The judge, Mr. Richard Salter QC, held that insurers had been induced to accept the risk by the insured’s misrepresentations that the property (i) was in a “good” state of repair; (ii) had no flat roof; and (iii) had not been subject to malicious acts or vandalism; and because Dalecroft had failed to disclose that an Environmental Protection Order had been made in relation to the Property. He also held that underwriters would not have been liable anyway because the insured had, among other things, failed properly to secure unoccupied parts of the property, in breach of warranty.

Whilst this case is in many ways a typical avoidance/breach of warranty case, it is unusual in some interesting respects:

Dalecroft argued that the misrepresentations and non-disclosure complained of related to the residential parts of the property and that insurers could not therefore validly avoid cover for the commercial parts. However, the judge rejected this argument because Dalecroft’s answers regarding the state of the property pertained to both residential and commercial parts and, as such, the risks covered by the policy were not clearly separable. Moreover, the policy was a single insurance for which a single overall premium was paid.

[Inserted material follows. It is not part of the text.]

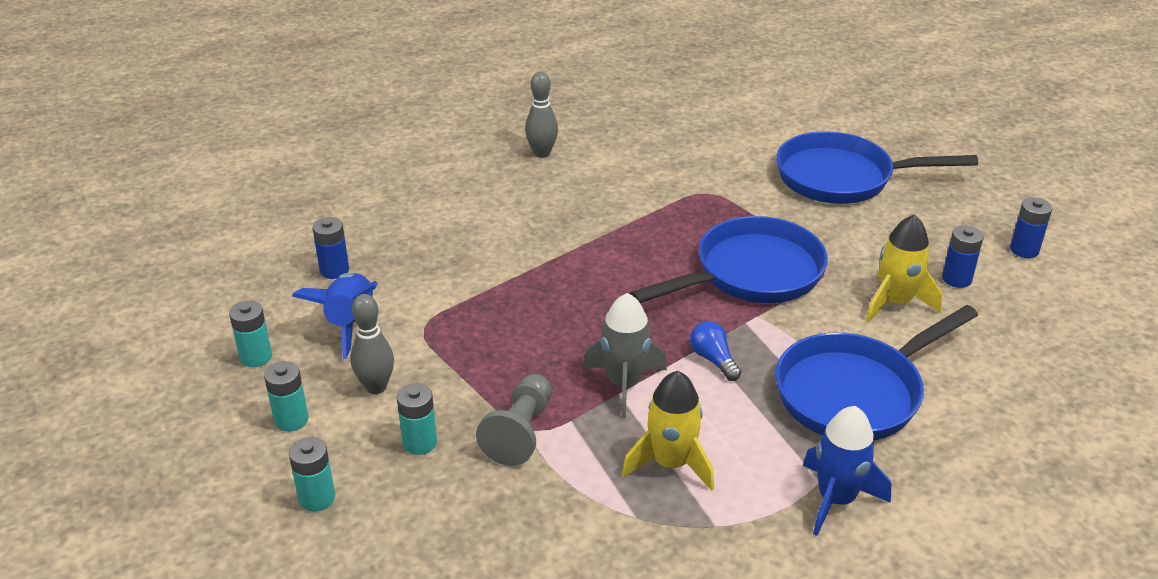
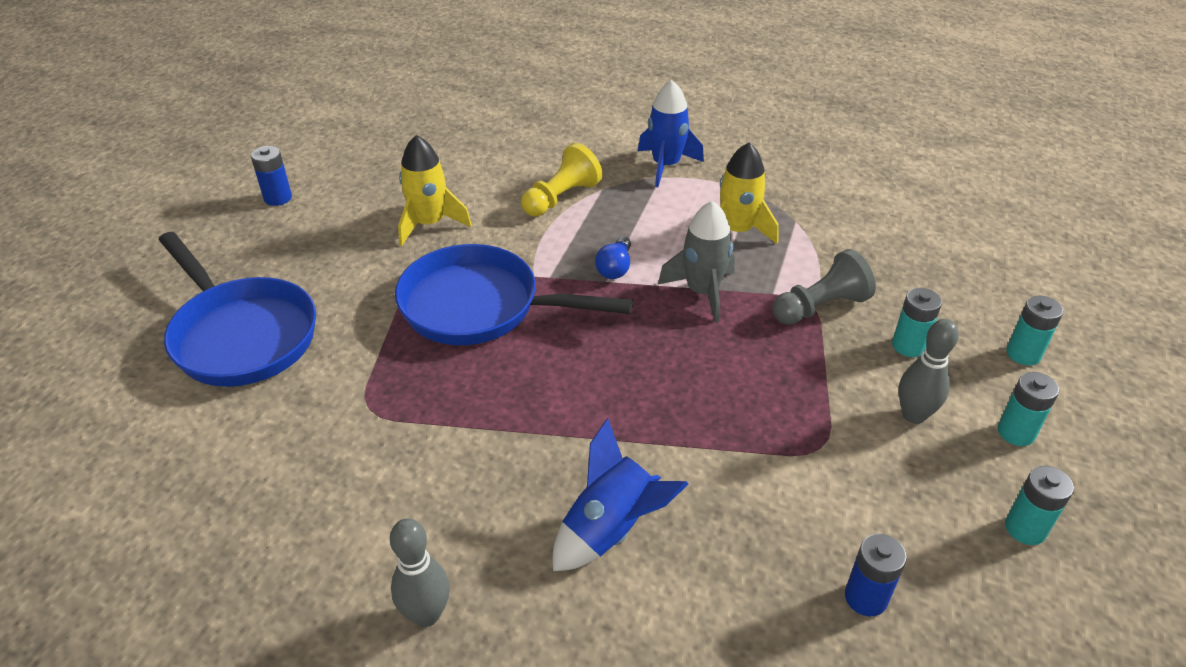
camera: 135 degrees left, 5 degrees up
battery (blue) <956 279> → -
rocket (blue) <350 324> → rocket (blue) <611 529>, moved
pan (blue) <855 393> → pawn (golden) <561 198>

Dalecroft also contended that the relevant period in respect of which the truth of the alleged misrepresentations and non-disclosure fell to be decided was when the insurer issued a certificate by which the identity of the insured under the policy was changed. However, the judge found that the effect of the issuance of further certificates was to amend the policy rather than to replace it with new policies, notwithstanding that they had new policy numbers. What was cancelled and replaced was the documentation embodying the contract of insurance, not the contract of insurance itself.

Although the judge applied the law as it stood before the 2015 Insurance Act, the relevant events having occurred before 12 August 2016, he commented that although the pre-2015 Act law may sometimes operate harshly to the detriment of the insured, he was satisfied that it does no injustice to Dalecroft in this case because Dalecroft made no real effort to make a fair presentation of the risk or to comply with the Commercial Unoccupancy conditions of the insurance.

It is also instructive to note that the judge, faced with contradictory evidence from factual witnesses, was able to rely more readily on the evidence of those who had maintained contemporaneous notes than of those who did not.